Yet my mother’s obsession with the ideal body is not so simple.  On top of achieving the impossible beauty ideal that western society tells us to achieve, there’s other factors that complicate the story.  Not to down-play the power of discourse, certainly the media floods our psyches with misogynistic portrayals of women that affect how we see and treat ourselves.  Popular media is rampant with images that train our minds to be and think a certain way—attempting to attain certain beauty characteristics such as thinness, hair styled, make up, clothes, and more.  This is ableism.  To idealize a particular body and to comply with subsequent disciplining regimes of self-care is what makes able-bodiedness compulsory: the ideal body seemingly within reach yet perpetually out of sight.  In this sense, my mom is in a weight-loss battle with life.  She was, what she calls, obese in high school.  I’ve known this about my mother since I can remember, as she used her own life story for leverage when threatening us before the long, glorious aisle of cascading chips and cookies on our trips to the grocery store.  She will tell me in my teen years that her obesity, in her eyes, meant no high school proms and no dating.  In college, she confesses to me when I’m older, she went on a crackers and diet soda diet (also known as anorexia).
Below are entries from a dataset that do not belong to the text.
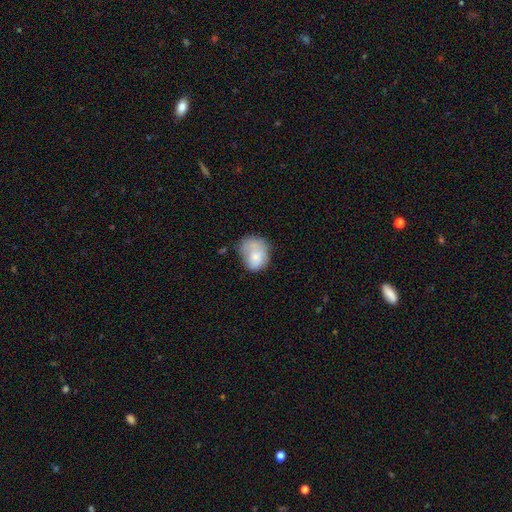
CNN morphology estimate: A smooth galaxy with no disk features (71%) that is in between round and cigar-shaped (55%).

Vote fractions:
- Smooth or featured? smooth: 71% / featured or disk: 21% / star or artifact: 8%
- How rounded? in between: 55% / round: 44% / cigar-shaped: 1%
- Merging? none: 36% / minor disturbance: 35% / major disturbance: 20% / merger: 10%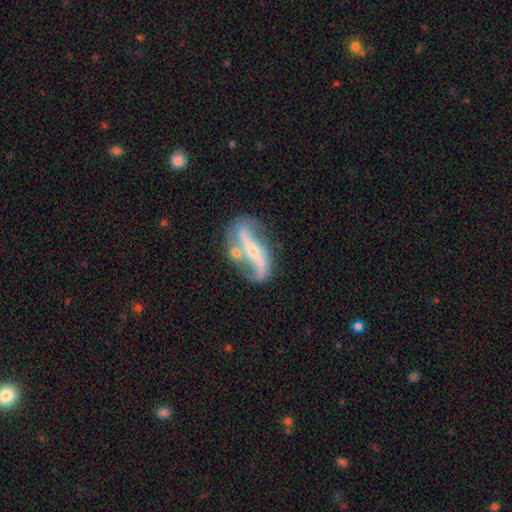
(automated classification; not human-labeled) smooth_or_featured: featured or disk (p=0.84) [alt: smooth p=0.10]
disk_edge_on: no (p=0.85) [alt: yes p=0.15]
bar: strong (p=0.52) [alt: no p=0.27]
has_spiral_arms: yes (p=0.90) [alt: no p=0.10]
spiral_winding: loose (p=0.66) [alt: medium p=0.23]
spiral_arm_count: 2 (p=0.89) [alt: can't tell p=0.04]
bulge_size: small (p=0.67) [alt: moderate p=0.27]
merging: none (p=0.57) [alt: minor disturbance p=0.19]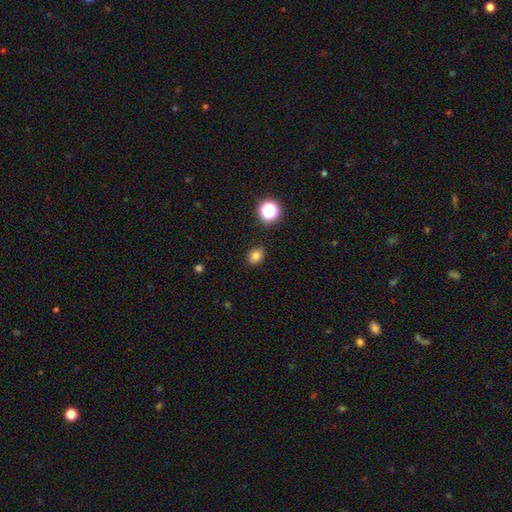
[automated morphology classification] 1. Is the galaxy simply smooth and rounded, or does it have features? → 78% smooth, 14% star or artifact, 7% featured or disk.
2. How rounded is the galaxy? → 67% in between, 32% round, 1% cigar-shaped.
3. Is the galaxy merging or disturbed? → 87% none, 9% minor disturbance, 2% major disturbance, 2% merger.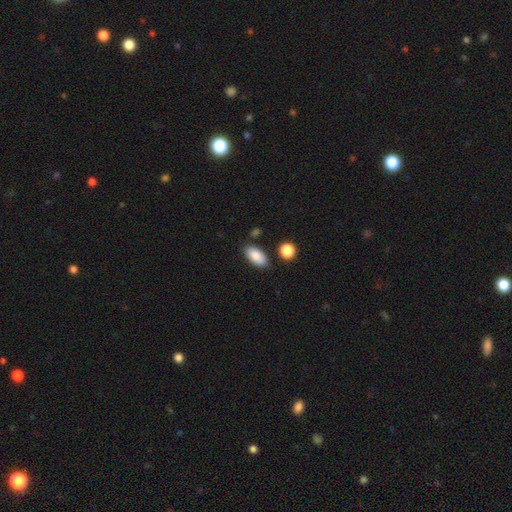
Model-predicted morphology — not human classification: Smooth or featured: smooth — 87% (star or artifact — 7%)
How rounded: in between — 91% (cigar-shaped — 6%)
Merging: none — 83% (minor disturbance — 11%)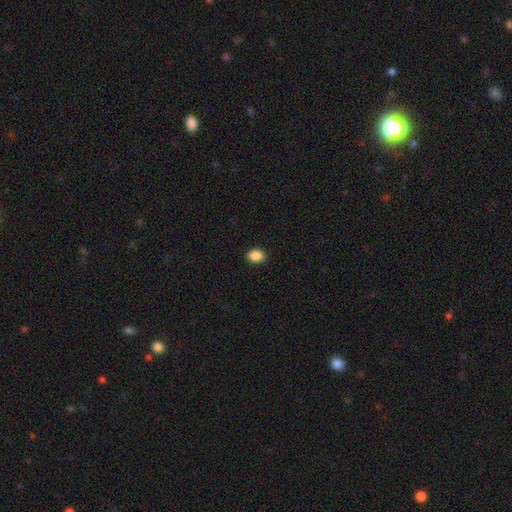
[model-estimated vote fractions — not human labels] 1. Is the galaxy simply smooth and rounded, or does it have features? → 89% smooth, 8% star or artifact, 3% featured or disk.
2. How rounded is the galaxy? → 72% in between, 27% round, 1% cigar-shaped.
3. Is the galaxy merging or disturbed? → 91% none, 7% minor disturbance, 2% major disturbance, 1% merger.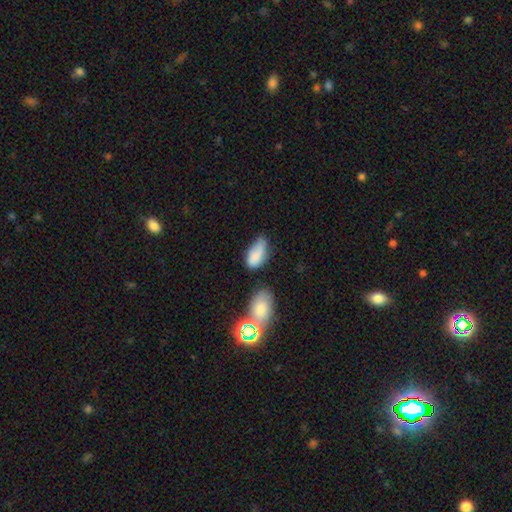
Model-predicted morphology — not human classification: Q: Smooth or featured?
A: smooth (80%); runner-up: featured or disk (11%)
Q: How rounded?
A: in between (92%); runner-up: cigar-shaped (5%)
Q: Merging?
A: minor disturbance (39%); runner-up: none (37%)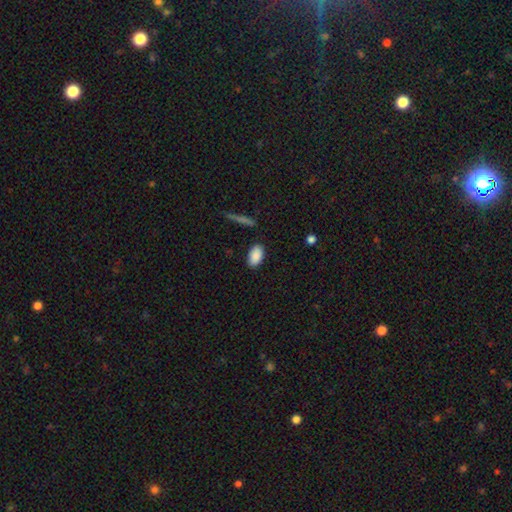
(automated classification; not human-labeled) Overall: smooth (89%). How rounded: in between (93%). Merging: none (86%).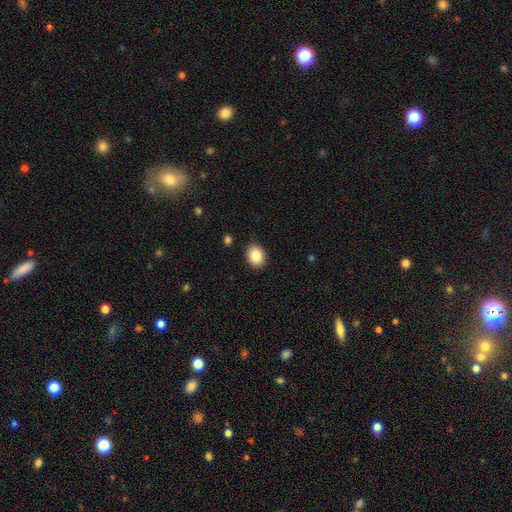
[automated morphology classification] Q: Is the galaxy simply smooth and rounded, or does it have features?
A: smooth — 85%.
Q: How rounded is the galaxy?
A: in between — 55%.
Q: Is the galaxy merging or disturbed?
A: none — 87%.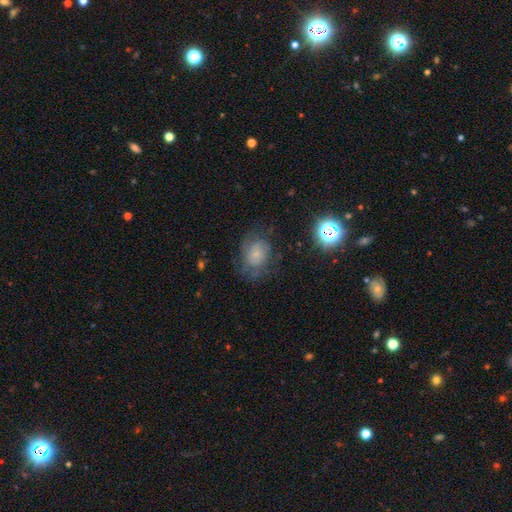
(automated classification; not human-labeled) This appears to be a smooth galaxy with no disk features (48%). Merging: none (54%).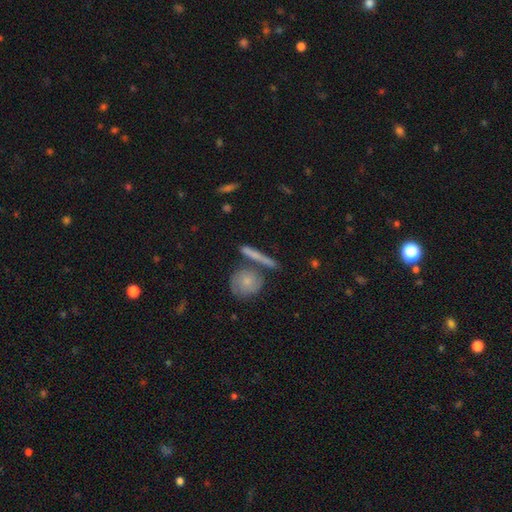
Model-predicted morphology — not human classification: The model was most divided on "smooth or featured": smooth: 52%, featured or disk: 39%, star or artifact: 9%. More confident: merging — none (68%); how rounded — cigar-shaped (67%).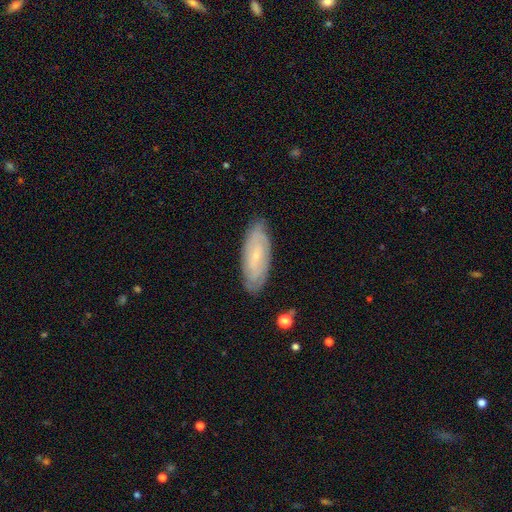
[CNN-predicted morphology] Smooth or featured: featured or disk — 63% (smooth — 30%)
Edge-on disk: no — 86% (yes — 14%)
Bar: no — 55% (weak — 35%)
Spiral arms: yes — 85% (no — 15%)
Bulge size: small — 79% (moderate — 13%)
Merging: none — 83% (minor disturbance — 13%)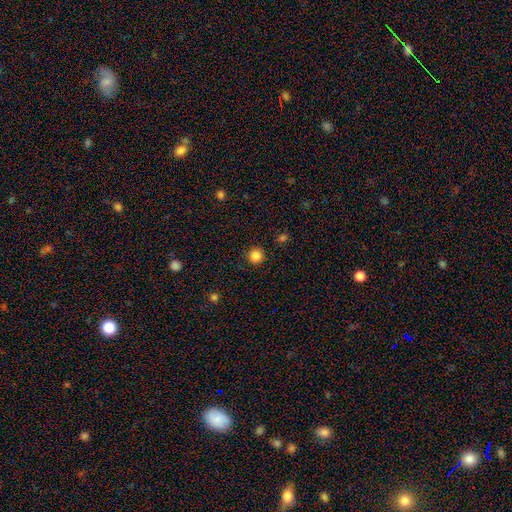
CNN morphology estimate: The model was most divided on "smooth or featured": smooth: 85%, star or artifact: 11%, featured or disk: 4%. More confident: how rounded — round (95%); merging — none (92%).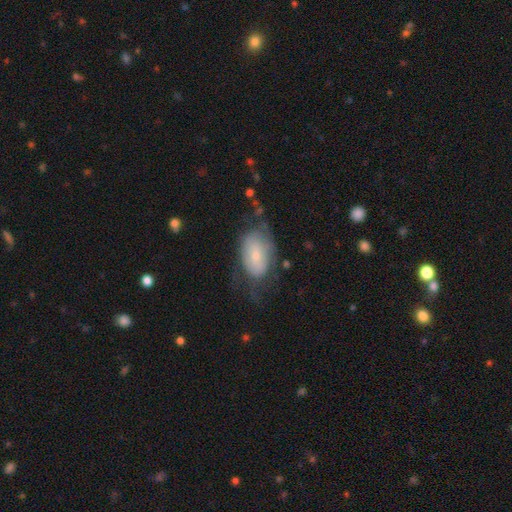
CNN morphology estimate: Overall: smooth (53%; featured or disk 39%). How rounded: in between (90%). Merging: none (46%; minor disturbance 28%).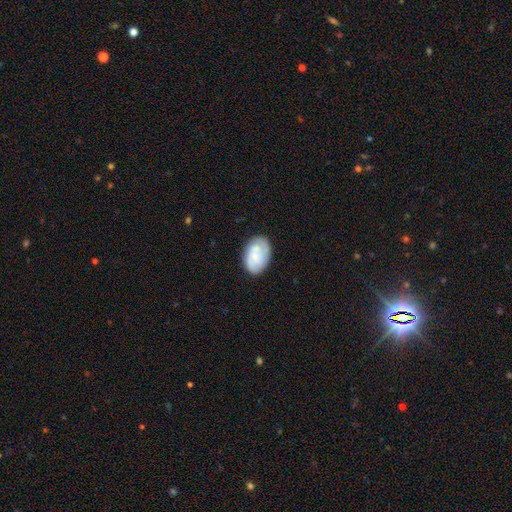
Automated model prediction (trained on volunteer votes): The model was most divided on "smooth or featured": smooth: 54%, featured or disk: 39%, star or artifact: 7%. More confident: how rounded — in between (87%); merging — none (78%).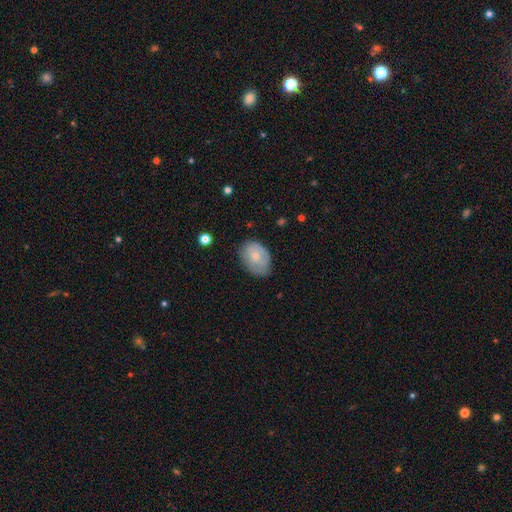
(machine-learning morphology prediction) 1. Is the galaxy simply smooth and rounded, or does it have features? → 57% smooth, 37% featured or disk, 6% star or artifact.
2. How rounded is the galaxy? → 80% in between, 19% round, 1% cigar-shaped.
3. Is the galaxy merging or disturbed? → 69% none, 24% minor disturbance, 6% major disturbance, 1% merger.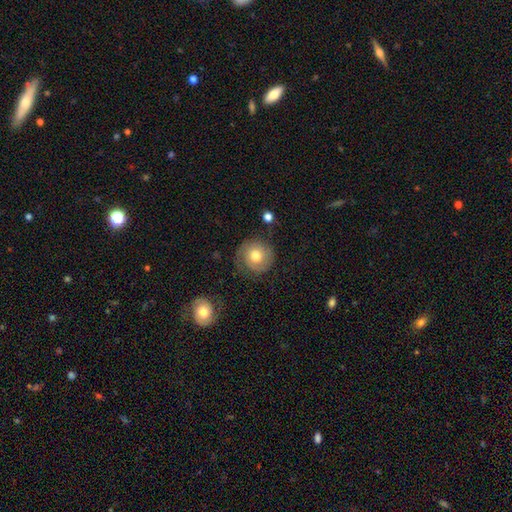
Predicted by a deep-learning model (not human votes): smooth_or_featured: smooth (p=0.52) [alt: featured or disk p=0.40]
how_rounded: round (p=0.92) [alt: in between p=0.08]
merging: none (p=0.72) [alt: minor disturbance p=0.17]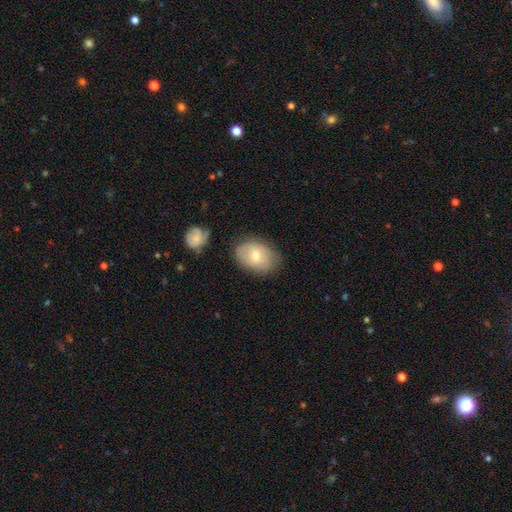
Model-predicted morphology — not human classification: A smooth galaxy with no disk features (69%) that is in between round and cigar-shaped (73%). Merging: none (73%).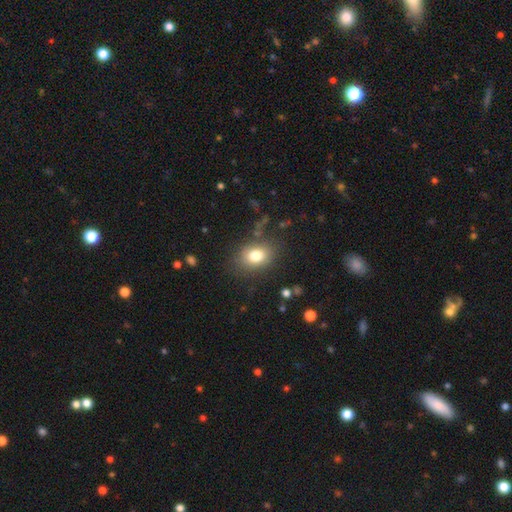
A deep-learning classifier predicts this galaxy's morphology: A smooth galaxy with no disk features (79%) that is in between round and cigar-shaped (64%).

Vote fractions:
- Smooth or featured? smooth: 79% / star or artifact: 11% / featured or disk: 10%
- How rounded? in between: 64% / round: 35% / cigar-shaped: 1%
- Merging? none: 80% / minor disturbance: 13% / major disturbance: 5% / merger: 2%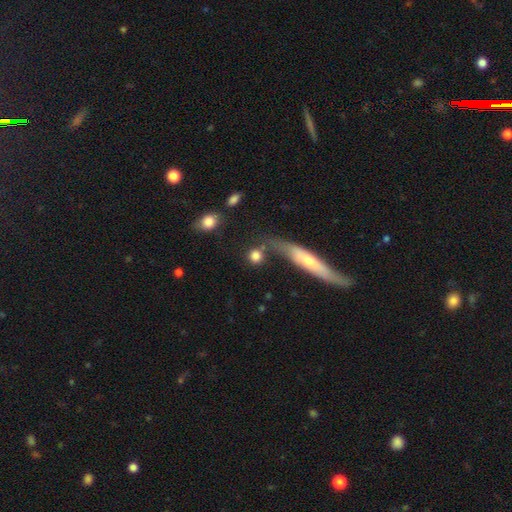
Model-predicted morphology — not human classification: smooth_or_featured: smooth (p=0.82) [alt: star or artifact p=0.09]
how_rounded: round (p=0.80) [alt: in between p=0.14]
merging: none (p=0.62) [alt: merger p=0.19]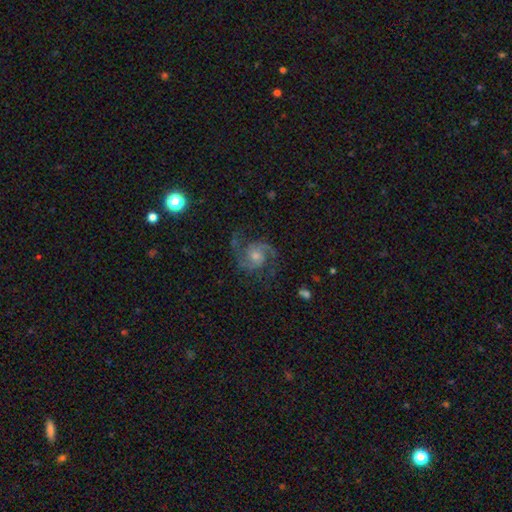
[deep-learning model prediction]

After losing a drastic amount of weight, she joined the frightening world of Greek Life, where she met my father.  I would argue that my mother has chronic anorexia and post-traumatic stress disorder to this day—not to psychopathologize, but I am trying to make a point.  It’s no wonder, her first daughter and oldest child now embarking on the second decade of her fruitful life, that my very presence in the household would be such an inner psychological and embodied struggle for her.  On top of it all, her side of the family (all them Ashkenazi Jews of Eastern European descent) has carried many struggles with obesity, to the point where a handful of cousins and aunts have had their stomachs stapled or undergone gastric bypass surgery.  The legacy of anti-Semitism also embeds itself within our bodies, written on our flesh, passed on from one generation to the next.  Assimilate or die.  Looking “normal,” to my mother, also means decreasing the chances of positioning my body as a target for assault, for violence.  In addition to the painful processes of female subjectification through the discourse of the ideal feminine body, this family genealogy and larger historical context seems to feed and justify my own mother’s chronic self-starvation and traumatic stress, and further justifies projecting her insecurities and psychiatric illnesses onto me through things like abusive corrective surgeries, invasive dental work, and tasteless low-fat wheat thins with a glass of milk water.  At ten years old, I’m hiding a box of double-stuffed Oreos under my bed.  My heart pounds as I eat them furiously alone in my room, listening intently for the sound of footsteps stomping up the stairs.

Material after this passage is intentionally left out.